Read the data below line by line and copy each one with "user" in it.

**Source data:**
● ● ● ● ●
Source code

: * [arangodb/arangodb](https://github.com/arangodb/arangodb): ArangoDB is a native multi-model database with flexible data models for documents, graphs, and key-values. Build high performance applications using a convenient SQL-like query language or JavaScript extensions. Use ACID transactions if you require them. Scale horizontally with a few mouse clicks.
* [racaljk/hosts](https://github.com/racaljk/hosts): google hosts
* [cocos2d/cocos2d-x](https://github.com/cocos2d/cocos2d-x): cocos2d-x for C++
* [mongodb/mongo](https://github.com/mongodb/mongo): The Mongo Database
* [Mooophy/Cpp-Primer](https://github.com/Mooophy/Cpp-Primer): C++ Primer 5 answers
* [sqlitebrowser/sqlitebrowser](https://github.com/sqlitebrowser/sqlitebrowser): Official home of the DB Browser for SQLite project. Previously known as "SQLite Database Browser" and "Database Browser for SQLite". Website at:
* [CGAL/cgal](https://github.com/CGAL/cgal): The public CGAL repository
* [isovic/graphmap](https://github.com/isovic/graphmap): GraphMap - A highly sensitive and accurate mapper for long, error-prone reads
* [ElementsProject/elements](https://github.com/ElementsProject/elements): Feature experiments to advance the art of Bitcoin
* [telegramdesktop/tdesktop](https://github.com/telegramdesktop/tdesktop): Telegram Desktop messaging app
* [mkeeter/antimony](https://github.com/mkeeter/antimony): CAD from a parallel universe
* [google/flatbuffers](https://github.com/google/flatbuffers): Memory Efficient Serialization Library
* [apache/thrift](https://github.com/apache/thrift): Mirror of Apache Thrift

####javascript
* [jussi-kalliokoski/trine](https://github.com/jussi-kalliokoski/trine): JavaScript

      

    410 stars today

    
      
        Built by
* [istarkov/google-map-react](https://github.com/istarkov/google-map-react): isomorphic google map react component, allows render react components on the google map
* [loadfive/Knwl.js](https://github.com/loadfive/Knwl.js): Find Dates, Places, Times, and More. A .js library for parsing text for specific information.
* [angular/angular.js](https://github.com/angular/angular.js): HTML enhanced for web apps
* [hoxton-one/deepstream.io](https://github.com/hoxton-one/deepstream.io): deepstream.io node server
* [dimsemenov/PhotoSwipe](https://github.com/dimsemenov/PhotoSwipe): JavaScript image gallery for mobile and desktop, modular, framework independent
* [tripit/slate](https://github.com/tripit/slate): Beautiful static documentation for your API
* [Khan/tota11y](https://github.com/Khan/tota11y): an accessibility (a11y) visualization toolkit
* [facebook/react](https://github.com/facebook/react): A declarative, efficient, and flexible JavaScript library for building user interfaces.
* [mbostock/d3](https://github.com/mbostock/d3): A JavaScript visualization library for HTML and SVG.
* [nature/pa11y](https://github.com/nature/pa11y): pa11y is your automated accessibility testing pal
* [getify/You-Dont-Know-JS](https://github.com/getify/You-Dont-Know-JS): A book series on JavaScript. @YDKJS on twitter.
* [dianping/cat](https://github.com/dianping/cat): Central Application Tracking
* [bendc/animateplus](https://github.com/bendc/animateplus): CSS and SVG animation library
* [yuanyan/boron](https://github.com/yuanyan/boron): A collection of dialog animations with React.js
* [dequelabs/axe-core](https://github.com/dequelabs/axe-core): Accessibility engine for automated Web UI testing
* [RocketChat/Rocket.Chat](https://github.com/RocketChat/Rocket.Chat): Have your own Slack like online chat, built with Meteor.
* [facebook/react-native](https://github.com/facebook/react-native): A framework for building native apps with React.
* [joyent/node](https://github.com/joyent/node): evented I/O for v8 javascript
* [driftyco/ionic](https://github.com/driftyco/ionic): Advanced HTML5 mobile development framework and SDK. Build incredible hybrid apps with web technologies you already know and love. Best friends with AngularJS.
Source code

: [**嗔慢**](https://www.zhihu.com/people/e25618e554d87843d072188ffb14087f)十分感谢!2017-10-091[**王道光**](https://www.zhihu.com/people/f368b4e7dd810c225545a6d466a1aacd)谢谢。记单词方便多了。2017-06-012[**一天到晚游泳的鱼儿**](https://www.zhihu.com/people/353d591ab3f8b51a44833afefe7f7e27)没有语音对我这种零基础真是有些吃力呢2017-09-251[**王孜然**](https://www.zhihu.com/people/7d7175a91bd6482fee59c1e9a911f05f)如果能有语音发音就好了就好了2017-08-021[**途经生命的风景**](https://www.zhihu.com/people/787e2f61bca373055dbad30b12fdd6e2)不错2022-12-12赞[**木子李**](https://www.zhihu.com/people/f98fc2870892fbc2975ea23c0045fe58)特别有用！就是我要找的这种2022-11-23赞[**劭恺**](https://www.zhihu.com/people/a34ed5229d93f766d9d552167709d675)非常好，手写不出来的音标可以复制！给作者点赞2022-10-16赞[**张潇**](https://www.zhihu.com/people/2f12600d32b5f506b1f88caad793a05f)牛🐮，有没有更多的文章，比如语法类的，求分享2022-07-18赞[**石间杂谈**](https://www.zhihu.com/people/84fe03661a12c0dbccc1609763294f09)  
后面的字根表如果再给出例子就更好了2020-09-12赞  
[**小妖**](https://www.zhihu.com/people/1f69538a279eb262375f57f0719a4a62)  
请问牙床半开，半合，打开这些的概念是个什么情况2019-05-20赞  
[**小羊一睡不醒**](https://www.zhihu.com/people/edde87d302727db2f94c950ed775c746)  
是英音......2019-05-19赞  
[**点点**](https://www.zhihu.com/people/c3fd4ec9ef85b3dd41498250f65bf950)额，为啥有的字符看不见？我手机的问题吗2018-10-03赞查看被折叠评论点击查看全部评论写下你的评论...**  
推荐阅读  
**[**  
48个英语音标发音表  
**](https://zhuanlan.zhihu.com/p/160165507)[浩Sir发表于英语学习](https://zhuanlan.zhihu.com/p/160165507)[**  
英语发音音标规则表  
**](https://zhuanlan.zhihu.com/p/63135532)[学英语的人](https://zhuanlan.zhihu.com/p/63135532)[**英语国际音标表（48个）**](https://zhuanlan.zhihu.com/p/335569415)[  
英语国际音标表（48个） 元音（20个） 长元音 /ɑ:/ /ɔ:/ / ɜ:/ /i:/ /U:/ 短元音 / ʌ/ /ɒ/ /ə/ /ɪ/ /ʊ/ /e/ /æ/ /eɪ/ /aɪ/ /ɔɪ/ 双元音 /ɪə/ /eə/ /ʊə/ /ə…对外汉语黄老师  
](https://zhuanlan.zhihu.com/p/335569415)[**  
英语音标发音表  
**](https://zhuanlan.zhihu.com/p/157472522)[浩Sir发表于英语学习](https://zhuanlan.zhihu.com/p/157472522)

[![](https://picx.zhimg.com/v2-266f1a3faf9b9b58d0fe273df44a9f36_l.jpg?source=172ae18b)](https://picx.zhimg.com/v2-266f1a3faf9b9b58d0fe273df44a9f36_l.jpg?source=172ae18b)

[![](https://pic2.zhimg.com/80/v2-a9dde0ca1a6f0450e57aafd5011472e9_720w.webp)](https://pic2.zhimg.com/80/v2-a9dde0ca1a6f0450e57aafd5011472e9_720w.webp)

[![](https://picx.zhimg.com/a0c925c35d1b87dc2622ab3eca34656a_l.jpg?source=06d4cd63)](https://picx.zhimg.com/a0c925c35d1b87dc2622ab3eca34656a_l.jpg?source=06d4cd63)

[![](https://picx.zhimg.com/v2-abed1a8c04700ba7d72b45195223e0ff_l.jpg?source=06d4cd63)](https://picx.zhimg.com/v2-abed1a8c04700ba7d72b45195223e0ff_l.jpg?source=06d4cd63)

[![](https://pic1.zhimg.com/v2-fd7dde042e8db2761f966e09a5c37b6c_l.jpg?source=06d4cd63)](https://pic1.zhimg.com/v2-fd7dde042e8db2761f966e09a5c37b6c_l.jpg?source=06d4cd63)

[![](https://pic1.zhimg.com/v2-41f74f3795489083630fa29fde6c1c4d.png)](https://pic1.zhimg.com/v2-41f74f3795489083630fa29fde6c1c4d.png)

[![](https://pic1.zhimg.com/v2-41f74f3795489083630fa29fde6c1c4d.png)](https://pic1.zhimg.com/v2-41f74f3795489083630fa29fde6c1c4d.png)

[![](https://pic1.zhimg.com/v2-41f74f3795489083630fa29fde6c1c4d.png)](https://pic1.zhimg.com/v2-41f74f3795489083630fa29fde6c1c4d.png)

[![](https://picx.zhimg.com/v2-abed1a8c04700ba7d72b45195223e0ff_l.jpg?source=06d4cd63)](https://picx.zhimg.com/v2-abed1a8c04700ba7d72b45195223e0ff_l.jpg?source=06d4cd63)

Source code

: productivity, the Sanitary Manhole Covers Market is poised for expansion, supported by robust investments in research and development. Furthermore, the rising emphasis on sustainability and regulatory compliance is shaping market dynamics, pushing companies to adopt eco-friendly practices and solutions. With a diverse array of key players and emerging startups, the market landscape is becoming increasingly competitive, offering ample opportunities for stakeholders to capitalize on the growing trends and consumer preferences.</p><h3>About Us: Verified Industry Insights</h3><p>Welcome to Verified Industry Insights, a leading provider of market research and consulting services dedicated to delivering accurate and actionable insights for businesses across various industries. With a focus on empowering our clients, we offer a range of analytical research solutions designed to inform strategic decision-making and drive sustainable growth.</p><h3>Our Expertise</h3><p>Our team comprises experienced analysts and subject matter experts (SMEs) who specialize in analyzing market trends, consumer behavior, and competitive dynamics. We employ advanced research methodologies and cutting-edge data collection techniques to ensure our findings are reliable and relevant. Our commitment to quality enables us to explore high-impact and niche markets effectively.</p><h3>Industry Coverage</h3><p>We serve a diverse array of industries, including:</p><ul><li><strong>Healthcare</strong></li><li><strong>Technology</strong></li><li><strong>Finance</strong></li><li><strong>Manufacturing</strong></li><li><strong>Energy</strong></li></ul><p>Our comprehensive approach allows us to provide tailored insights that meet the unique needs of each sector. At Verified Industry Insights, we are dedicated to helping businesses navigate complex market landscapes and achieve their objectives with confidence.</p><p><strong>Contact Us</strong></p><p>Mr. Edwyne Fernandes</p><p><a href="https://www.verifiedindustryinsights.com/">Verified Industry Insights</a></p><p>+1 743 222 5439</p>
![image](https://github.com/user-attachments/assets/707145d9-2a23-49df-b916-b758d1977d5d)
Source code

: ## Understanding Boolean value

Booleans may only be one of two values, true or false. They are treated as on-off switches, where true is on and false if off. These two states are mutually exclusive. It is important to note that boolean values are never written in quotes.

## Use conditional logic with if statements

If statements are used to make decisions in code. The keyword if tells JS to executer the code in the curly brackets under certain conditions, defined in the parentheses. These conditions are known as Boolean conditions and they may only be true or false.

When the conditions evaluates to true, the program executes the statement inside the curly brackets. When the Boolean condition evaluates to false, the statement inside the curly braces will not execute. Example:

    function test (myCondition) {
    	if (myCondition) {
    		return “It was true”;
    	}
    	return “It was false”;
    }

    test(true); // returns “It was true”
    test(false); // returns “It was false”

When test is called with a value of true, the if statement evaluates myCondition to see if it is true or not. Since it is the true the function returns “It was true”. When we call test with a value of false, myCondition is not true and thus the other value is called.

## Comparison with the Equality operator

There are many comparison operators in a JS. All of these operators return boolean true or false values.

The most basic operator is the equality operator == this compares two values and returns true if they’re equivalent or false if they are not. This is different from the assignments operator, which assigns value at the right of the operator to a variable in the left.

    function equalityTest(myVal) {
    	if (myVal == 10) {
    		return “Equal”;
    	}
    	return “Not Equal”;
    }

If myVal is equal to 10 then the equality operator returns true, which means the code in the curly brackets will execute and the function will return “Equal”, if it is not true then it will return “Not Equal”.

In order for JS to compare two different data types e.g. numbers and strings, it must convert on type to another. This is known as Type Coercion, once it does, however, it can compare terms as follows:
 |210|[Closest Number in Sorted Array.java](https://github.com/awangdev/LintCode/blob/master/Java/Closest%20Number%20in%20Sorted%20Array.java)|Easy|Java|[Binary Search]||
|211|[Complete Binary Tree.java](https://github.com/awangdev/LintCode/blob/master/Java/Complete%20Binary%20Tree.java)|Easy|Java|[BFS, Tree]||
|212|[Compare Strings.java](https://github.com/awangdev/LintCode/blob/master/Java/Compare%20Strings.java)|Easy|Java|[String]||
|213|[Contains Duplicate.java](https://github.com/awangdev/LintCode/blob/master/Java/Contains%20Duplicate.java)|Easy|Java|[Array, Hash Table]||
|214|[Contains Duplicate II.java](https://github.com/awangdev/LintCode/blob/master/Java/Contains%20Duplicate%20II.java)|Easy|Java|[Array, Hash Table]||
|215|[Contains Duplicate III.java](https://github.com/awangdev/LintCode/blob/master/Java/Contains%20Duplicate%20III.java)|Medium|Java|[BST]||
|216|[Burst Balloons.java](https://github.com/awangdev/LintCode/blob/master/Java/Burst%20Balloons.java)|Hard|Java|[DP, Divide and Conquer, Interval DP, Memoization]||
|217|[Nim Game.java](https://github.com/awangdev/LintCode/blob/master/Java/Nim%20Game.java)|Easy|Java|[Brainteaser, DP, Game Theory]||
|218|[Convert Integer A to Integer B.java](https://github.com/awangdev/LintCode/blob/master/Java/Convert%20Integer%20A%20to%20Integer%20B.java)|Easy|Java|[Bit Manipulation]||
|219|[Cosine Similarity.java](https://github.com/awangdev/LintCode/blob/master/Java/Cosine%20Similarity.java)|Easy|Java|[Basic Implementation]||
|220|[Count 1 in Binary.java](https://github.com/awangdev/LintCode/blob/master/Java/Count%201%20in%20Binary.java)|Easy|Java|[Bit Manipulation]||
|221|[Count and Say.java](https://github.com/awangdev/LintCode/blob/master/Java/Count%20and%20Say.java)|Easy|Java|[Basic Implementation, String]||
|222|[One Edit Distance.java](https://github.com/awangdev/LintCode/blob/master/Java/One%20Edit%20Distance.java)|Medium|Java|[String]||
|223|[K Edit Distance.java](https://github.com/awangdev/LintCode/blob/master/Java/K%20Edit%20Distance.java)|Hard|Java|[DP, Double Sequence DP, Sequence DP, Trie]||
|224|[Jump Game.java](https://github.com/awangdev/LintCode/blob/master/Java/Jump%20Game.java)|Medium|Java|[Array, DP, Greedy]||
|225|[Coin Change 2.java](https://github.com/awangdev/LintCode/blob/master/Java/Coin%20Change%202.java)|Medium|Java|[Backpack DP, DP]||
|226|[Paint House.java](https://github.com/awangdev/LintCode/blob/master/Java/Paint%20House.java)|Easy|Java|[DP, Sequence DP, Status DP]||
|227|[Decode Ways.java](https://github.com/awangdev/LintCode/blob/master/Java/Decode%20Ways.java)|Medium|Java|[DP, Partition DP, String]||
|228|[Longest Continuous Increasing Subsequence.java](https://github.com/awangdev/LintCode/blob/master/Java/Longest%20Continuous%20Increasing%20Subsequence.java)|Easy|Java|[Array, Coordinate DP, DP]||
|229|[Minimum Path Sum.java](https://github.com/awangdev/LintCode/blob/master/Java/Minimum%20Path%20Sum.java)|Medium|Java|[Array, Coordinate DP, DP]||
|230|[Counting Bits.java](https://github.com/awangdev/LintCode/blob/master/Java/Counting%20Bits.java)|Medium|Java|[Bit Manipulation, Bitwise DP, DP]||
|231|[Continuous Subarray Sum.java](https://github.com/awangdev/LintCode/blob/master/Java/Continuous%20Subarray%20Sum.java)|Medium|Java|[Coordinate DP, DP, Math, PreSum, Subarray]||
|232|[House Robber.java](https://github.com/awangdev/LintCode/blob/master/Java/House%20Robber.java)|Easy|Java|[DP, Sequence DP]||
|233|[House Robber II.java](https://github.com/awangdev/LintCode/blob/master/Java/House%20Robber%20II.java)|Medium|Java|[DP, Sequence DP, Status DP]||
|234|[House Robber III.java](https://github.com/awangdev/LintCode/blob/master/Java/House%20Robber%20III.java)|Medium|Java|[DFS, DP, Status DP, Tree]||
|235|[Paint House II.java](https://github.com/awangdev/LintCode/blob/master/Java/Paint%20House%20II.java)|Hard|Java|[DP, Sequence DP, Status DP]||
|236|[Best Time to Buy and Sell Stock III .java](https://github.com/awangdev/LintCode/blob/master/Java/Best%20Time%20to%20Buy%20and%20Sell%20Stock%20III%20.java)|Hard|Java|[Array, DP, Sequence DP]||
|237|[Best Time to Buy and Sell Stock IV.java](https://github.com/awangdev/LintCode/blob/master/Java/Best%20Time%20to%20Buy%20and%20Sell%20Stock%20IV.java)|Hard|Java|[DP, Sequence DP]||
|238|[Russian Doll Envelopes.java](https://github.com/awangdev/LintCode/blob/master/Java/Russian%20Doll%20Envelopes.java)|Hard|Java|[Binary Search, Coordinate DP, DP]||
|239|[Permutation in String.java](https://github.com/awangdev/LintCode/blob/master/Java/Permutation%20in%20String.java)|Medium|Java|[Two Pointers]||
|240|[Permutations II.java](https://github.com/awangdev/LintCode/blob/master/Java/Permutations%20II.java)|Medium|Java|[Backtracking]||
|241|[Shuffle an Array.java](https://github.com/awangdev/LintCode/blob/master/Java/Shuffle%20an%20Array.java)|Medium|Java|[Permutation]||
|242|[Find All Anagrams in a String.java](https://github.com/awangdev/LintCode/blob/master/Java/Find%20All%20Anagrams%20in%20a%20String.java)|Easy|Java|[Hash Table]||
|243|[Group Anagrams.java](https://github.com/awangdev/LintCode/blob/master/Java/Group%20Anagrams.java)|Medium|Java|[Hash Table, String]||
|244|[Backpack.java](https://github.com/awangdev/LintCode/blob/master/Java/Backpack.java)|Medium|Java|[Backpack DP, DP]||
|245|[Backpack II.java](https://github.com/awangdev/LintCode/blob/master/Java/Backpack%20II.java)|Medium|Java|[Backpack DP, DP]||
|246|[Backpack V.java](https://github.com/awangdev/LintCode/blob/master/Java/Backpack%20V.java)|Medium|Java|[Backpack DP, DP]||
● ● ● ● ●
**Written response:**
* [facebook/react](https://github.com/facebook/react): A declarative, efficient, and flexible JavaScript library for building user interfaces.
![image](https://github.com/user-attachments/assets/707145d9-2a23-49df-b916-b758d1977d5d)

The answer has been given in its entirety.